The goal of a totalitarian regime is to control everything in a country: information, resources, and power. In the 21st century, that even includes omnipotence over the code that the country's computers use.
Enter RedStar OS: North Korea's own Linux based operating system, designed to monitor its users and remain resilient to any attempts to modify or otherwise exert control over it. On Sunday at Chaos Communication Congress, a security, art, and politics conference held annually in Hamburg, Germany, researchers Niklaus Schiess and Florian Grunow presented their in-depth investigation of the third version of the operating system.
Schiess and Grunow wanted to document the inner workings of RedStar because its use of freely available software, and in particular Linux, goes against the principles of the open source movement.
“They are using something that is supposed to support free-speech,” Grunow said.
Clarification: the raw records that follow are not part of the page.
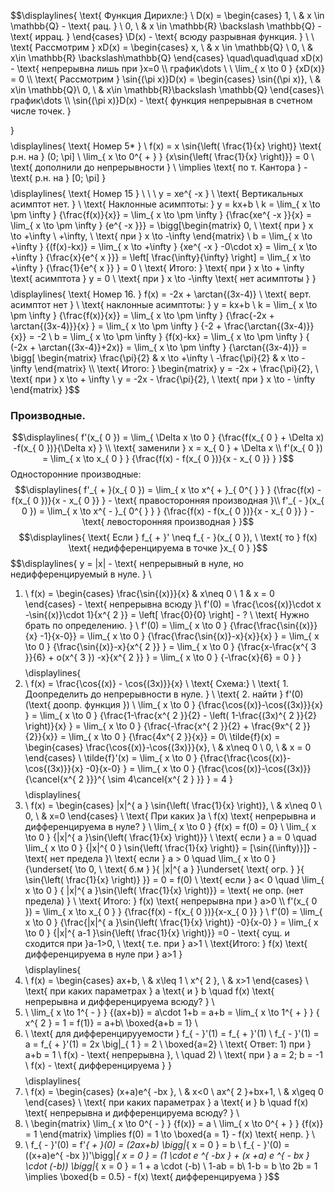 $$\displaylines{
\text{ Функция Дирихле:}  \\ D(x) = \begin{cases}
1, \   & x \in \mathbb{Q} - \text{ рац. }  \\
0, \  & x \in \mathbb{R} \backslash \mathbb{Q} - \text{ иррац. }
\end{cases}
\\D(x) - \text{ всюду разрывная функция. } \\
\\
\text{ Рассмотрим  } xD(x) = \begin{cases}
x, \  & x \in \mathbb{Q} \\
0, \   & x\in \mathbb{R} \backslash\mathbb{Q}
\end{cases} \quad\quad\quad xD(x) - \text{ непрерывна лишь при  }x=0
\\\\ график\dots \\ \\
\lim_{ x \to 0 } {xD(x)} = 0
\\\\
\text{ Рассмотрим  } \sin{(\pi x)}D(x) = \begin{cases}
\sin{(\pi x)}, \  & x\in  \mathbb{Q}\\
0, \  & x\in \mathbb{R}\backslash \mathbb{Q}
\end{cases}\\
график\dots \\\\
\sin{(\pi x)}D(x) - \text{ функция непрерывная в счетном числе точек. }


}$$
$$\displaylines{
\text{ Номер 5* } \ f(x) = x \sin{\left( \frac{1}{x} \right)} \text{ р.н. на  } (0; \pi] \\
\lim_{ x \to 0^{ + } } {x\sin{\left( \frac{1}{x} \right)}} = 0 \\
\text{ дополнили до непрерывности } \\
\implies \text{ по т. Кантора } - \text{ р.н. на } [0;  \pi]
}$$
$$\displaylines{
\text{ Номер 15 }  \ \ \ y = xe^{ -x } \\
\text{ Вертикальных асимптот нет. } \\
\text{ Наклонные асимптоты: } y = kx+b \\
k = \lim_{ x \to \pm \infty } {\frac{f(x)}{x}} = \lim_{ x \to \pm \infty } {\frac{xe^{ -x }}{x} = \lim_{ x \to \pm \infty } {e^{ -x }}} = \bigg[\begin{matrix}
0, \ \text{ при } x \to  +\infty \\
+\infty, \  \text{ при  } x \to  -\infty
\end{matrix} \\
b = \lim_{ x \to +\infty } {(f(x)-kx)} = \lim_{ x \to +\infty } {xe^{ -x } -0\cdot x} = \lim_{ x \to +\infty } {\frac{x}{e^{ x }}} = \left[ \frac{\infty}{\infty} \right] = \lim_{ x \to +\infty } {\frac{1}{e^{ x }} } = 0 \\
\text{ Итого: } \text{ при  } x \to  + \infty \text{ асимптота } y = 0 \\
\text{ при  } x \to  -\infty \text{ нет асимптоты }
}$$
$$\displaylines{
\text{ Номер 16. } f(x) = -2x + \arctan{(3x-4)} \\
\text{ верт. асимптот нет } \\
\text{ наклонные асимптоты: } y = kx+b \\
k = \lim_{ x \to \pm \infty } {\frac{f(x)}{x}} = \lim_{ x \to \pm \infty } {\frac{-2x + \arctan{(3x-4)}}{x} } = \lim_{ x \to \pm \infty } {-2 + \frac{\arctan{(3x-4)}}{x}} = -2 \\
b = \lim_{ x \to \pm \infty } {f(x)-kx} = \lim_{ x \to \pm \infty } { (-2x + \arctan{(3x-4)}+2x)} = \lim_{ x \to \pm \infty } {\arctan{(3x-4)}} = \bigg[ \begin{matrix}
\frac{\pi}{2} & x \to  +\infty \\
-\frac{\pi}{2}  & x \to  -\infty 
\end{matrix} \\\\
\text{ Итого: } \begin{matrix}
y = -2x + \frac{\pi}{2}, \  \text{ при } x \to  + \infty \\
y = -2x - \frac{\pi}{2}, \  \text{ при } x \to  - \infty
\end{matrix}
}$$

### Производные.
$$\displaylines{
f'(x_{ 0 }) = \lim_{ \Delta x \to 0 } {\frac{f(x_{ 0 } + \Delta x) -f(x_{ 0 })}{\Delta x} } \\
\text{ заменили } x = x_{ 0 } + \Delta x \\
f'(x_{ 0 }) = \lim_{ x \to x_{ 0 } } {\frac{f(x) - f(x_{ 0 })}{x - x_{ 0 }} }
}$$
Односторонние производные:
$$\displaylines{
f'_{ + }(x_{ 0 }) = \lim_{ x \to x^{ + }_{ 0^{  } } } {\frac{f(x) - f(x_{ 0 })}{x - x_{ 0 }} } - \text{ правосторонняя производная }\\
f'_{ - }(x_{ 0 }) = \lim_{ x \to x^{ - }_{ 0^{  } } } {\frac{f(x) - f(x_{ 0 })}{x - x_{ 0 }} } - \text{ левосторонняя производная }
}$$
$$\displaylines{
\text{ Если } f_{ + }' \neq f_{ - }(x_{ 0 }), \ \text{ то } f(x) \text{ недифференцируема в точке  }x_{ 0 }
}$$
$$\displaylines{ 
y = |x| - \text{ непрерывный в нуле, но недифференцируемый в нуле. } \\
1) \ f(x) = \begin{cases}
\frac{\sin{(x)}}{x}  & x\neq 0 \\
1 & x = 0
\end{cases} - \text{ непрерывна всюду }\\
f'(0) = \frac{\cos{(x)}\cdot x -\sin{(x)}\cdot 1}{x^{ 2 }} = \left[ \frac{0}{0} \right] - ? \\
\text{ Нужно брать по определению. } \\
f'(0) = \lim_{ x \to 0 } {\frac{\frac{\sin{(x)}}{x} -1}{x-0}} = \lim_{ x \to 0 } {\frac{\frac{\sin{(x)}-x}{x}}{x} } = \lim_{ x \to 0 } {\frac{\sin{(x)}-x}{x^{ 2 }} } = \lim_{ x \to 0 } {\frac{x-\frac{x^{ 3 }}{6} + o(x^{ 3 }) -x}{x^{ 2 }} } = \lim_{ x \to 0 } {-\frac{x}{6} = 0 }
}$$
$$\displaylines{
2) \ f(x) = \frac{\cos{(x)} - \cos{(3x)}}{x} \\
\text{ Схема:} \\
\text{ 1. Доопределить до непрерывности в нуле. } \\
\text{ 2. найти } f'(0) (\text{ доопр. функция }) \\
\lim_{ x \to 0 } {\frac{\cos{(x)}-\cos{(3x)}}{x} } = \lim_{ x \to 0 } {\frac{1-\frac{x^{ 2 }}{2} - \left( 1-\frac{(3x)^{ 2 }}{2} \right)}{x} } = \lim_{ x \to 0 } {\frac{-\frac{x^{ 2 }}{2} + \frac{9x^{ 2 }}{2}}{x}} = \lim_{ x \to 0 } {\frac{4x^{ 2 }}{x}} = 0\\
\tilde{f}(x) = \begin{cases}
\frac{\cos{(x)}-\cos{(3x)}}{x}, \   &  x\neq 0 \\
0, \  & x = 0  
\end{cases} \\
\tilde{f}'(x) = \lim_{ x \to 0 } {\frac{\frac{\cos{(x)}-\cos{(3x)}}{x} -0}{x-0} } = \lim_{ x \to 0 } {\frac{\cos{(x)}-\cos{(3x)}}{\cancel{x^{ 2 }}}^{ \sim 4\cancel{x^{ 2 } }} } = 4
}$$
$$\displaylines{
3) \ f(x) = \begin{cases}
|x|^{ a } \sin{\left( \frac{1}{x} \right)}, \   & x\neq 0 \\
0, \  & x=0
\end{cases} \\
\text{ При каких  }a \  f(x) \text{ непрерывна и дифференцируема в нуле? } \\
\lim_{ x \to 0 } {f(x) = f(0) = 0} \\
\lim_{ x \to 0 } {|x|^{ a }\sin{\left( \frac{1}{x} \right)}} \\ 
\text{ если } a = 0 \quad \lim_{ x \to 0 } {|x|^{ 0 } \sin{\left( \frac{1}{x} \right)} = [\sin{(\infty)}]} - \text{ нет предела }\\
\text{ если } a > 0 \quad \lim_{ x \to 0 } {\underset{ \to  0, \ \text{ б.м } }{ |x|^{ a } }\underset{ \text{ огр. } }{ \sin{\left( \frac{1}{x} \right)} }} = 0 = f(0) \\
\text{ если } a< 0 \quad \lim_{ x \to 0 } { |x|^{ a }\sin{\left( \frac{1}{x} \right)}} = \text{ не опр. (нет предела) } \\
\text{ Итого:  } f(x) \text{ непрерывна при  } a>0  \\\\
f'(x_{ 0 }) = \lim_{ x \to x_{ 0 } } {\frac{f(x) - f(x_{ 0 })}{x-x_{ 0 }} } \\
f'(0) = \lim_{ x \to 0 } {\frac{|x|^{ a }\sin{\left( \frac{1}{x} \right)} -0}{x-0} } = \lim_{ x \to 0 } {|x|^{ a-1 }\sin{\left( \frac{1}{x} \right)}} =0 - \text{ сущ. и сходится при  }a-1>0, \  \text{ т.е. при } a>1 \\
\text{Итого: } f(x) \text{ дифференцируема в нуле при  } a>1 
}$$
$$\displaylines{
4) \ f(x) = \begin{cases}
ax+b, \   & x\leq 1 \\
x^{ 2 }, \  & x>1
\end{cases} \\
\text{ при каких параметрах  } a \text{ и } b \quad f(x) \text{ непрерывна и дифференцируема всюду? } \\
1) \ \lim_{ x \to 1^{ - } } {(ax+b)} = a\cdot 1+b  = a+b = \lim_{ x \to 1^{ + } } { x^{ 2 } = 1 = f(1)} = a+b\\
\boxed{a+b = 1} \\
2) \ \text{ для дифференцирууемости  } f_{ - }'(1) = f_{ + }'(1) \\
 f_{ - }'(1) = a = f_{ + }'(1) = 2x \big|_{ 1 } = 2 \\
 \boxed{a=2} \\
 \text{  Ответ:  1) при } a+b = 1 \ f(x) - \text{ непрерывна }, \  \quad 2) \ \text{ при  } a = 2; b = -1 \ f(x) - \text{ дифференцируема }
}$$
$$\displaylines{
5) \ f(x) = \begin{cases}
(x+a)e^{ -bx }, \   & x<0  \\
ax^{ 2 }+bx+1, \  & x\geq 0
\end{cases} \\
\text{ при каких параметрах  } a \text{ и } b \quad f(x) \text{ непрерывна и дифференцируема всюду? } \\
1) \ \begin{matrix}
\lim_{ x \to 0^{ - } } {f(x)} = a \\
 \lim_{ x \to 0^{ + } } {f(x)} = 1
\end{matrix} \implies  f(0) = 1 \to \boxed{a = 1} - f(x) \text{ непр. } \\
2) \ f_{ - }'(0) = f'_{ + }(0) = (2ax+b) \bigg|_{ x = 0 } = b \\
f_{ - }'(0) = ((x+a)e^{ -bx })'\bigg|_{ x = 0 } = (1 \cdot  e ^{  -bx } + (x +a) e ^{  - bx } \cdot  (-b)) \bigg|_{ x = 0 } = 1 + a \cdot (-b) \\
1-ab = b\\
1-b = b \to  2b = 1 \implies \boxed{b = 0.5} - f(x) \text{ дифференцируема }
}$$
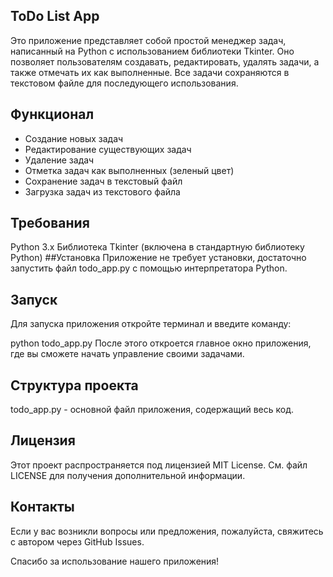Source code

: ## ToDo List App
Это приложение представляет собой простой менеджер задач, написанный на Python с использованием библиотеки Tkinter. Оно позволяет пользователям создавать, редактировать, удалять задачи, а также отмечать их как выполненные. Все задачи сохраняются в текстовом файле для последующего использования.

## Функционал
- Создание новых задач
- Редактирование существующих задач
- Удаление задач
- Отметка задач как выполненных (зеленый цвет)
- Сохранение задач в текстовый файл
- Загрузка задач из текстового файла
## Требования
Python 3.x
Библиотека Tkinter (включена в стандартную библиотеку Python)
##Установка
Приложение не требует установки, достаточно запустить файл todo_app.py с помощью интерпретатора Python.

## Запуск
Для запуска приложения откройте терминал и введите команду:


python todo_app.py
После этого откроется главное окно приложения, где вы сможете начать управление своими задачами.

## Структура проекта
todo_app.py - основной файл приложения, содержащий весь код.
## Лицензия
Этот проект распространяется под лицензией MIT License. См. файл LICENSE для получения дополнительной информации.

## Контакты
Если у вас возникли вопросы или предложения, пожалуйста, свяжитесь с автором через GitHub Issues.

Спасибо за использование нашего приложения!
As for what it actually looks like, “it's a fully featured desktop system,” Schiess told Motherboard. Under the hood, RedStar is based on Fedora 11, an iteration of the popular Linux distribution which was released in 2009, and works with a kernel—basically the heart of an operating system—from 2011. It comes with everything a user might need, including word processing and music creation software, and a modified Firefox browser. These applications, the desktop environment, and the underlying structure of the file system attempts to mimic that of Mac OSX.
But that is where the similarities with other operating systems end, and RedStar's totalitarian bent begins. RedStar enforces its dominance by rigorously monitoring any changes that a user might make, reacting accordingly, as well as creating “watermarks” on the files on any USB stick inserted into it.
In short, whenever a USB storage device containing documents, photos or videos is inserted into a RedStar computer, the operating system takes the current hard-disk's serial number, encrypts that number, and then writes that encrypted serial into the file, marking it.
The purpose “is to track who actually has this file, who created this file, and who opened this file,” Schiess said. That watermarking feature has been reported previously by the researchers, and others have published analyses of RedStar after versions of it have leaked or found their way out of the country. But Schiess and Grunow's newly presented dive into RedStar goes further, and is the most comprehensive picture of the OS yet.
RedStar “is highly customized,” Schiess said. “They've also added a lot of features to improve the security of the system.”
Those include a pre-installed firewall, extra protections of some of the system's core files, and a small program which constantly crawls the computer to check for any changes made to those files.
This program calls up a list of MD5 hashes—basically cryptographic fingerprints of files—and “as soon as this daemon sees that one of these files has been changed, it immediately reboots the system,” Schiess said. However, depending on the circumstances, the computer can sometimes get locked into an infinite cycle of booting and rebooting.
RedStar also even has its own anti-virus system, complete with a graphical user interface, which gets its updates from a server, unsurprisingly, located in North Korea.
All of these changes likely aren't designed to protect the system from an outside attacker, say a foreign nation attempting to remotely hack into North Korea's computer systems, but from RedStar's own users, the researchers said.
Indeed, it's clear that RedStar was not designed to be used outside the country, because the operating system's internet browser points to internal, North Korean IP addresses, as does the anti-virus update server, which can't be accessed from the outside world. (There is also a server version of RedStar however, that is used to run two public facing, North Korean websites). The applications are likely made by ten different developers: the researchers found the internal email addresses of different coders within the operating system's changelog.
The insular nature of the operating system, and the country, is further reflected in RedStar's custom crypto, which takes established encryption algorithms such as AES, and puts a new twist on them. It's unclear whether this was done because RedStar's developers feared these forms of encryption had been backdoored, meaning that an adversary could take advantage of them and access sensitive data, or whether they thought they could make some genuine improvements to the cryptography being used.
Regardless, “It shows they didn't even want to rely on foreign crypto,” Grunow said.
“They completely control every aspect of this system,” Grunow said.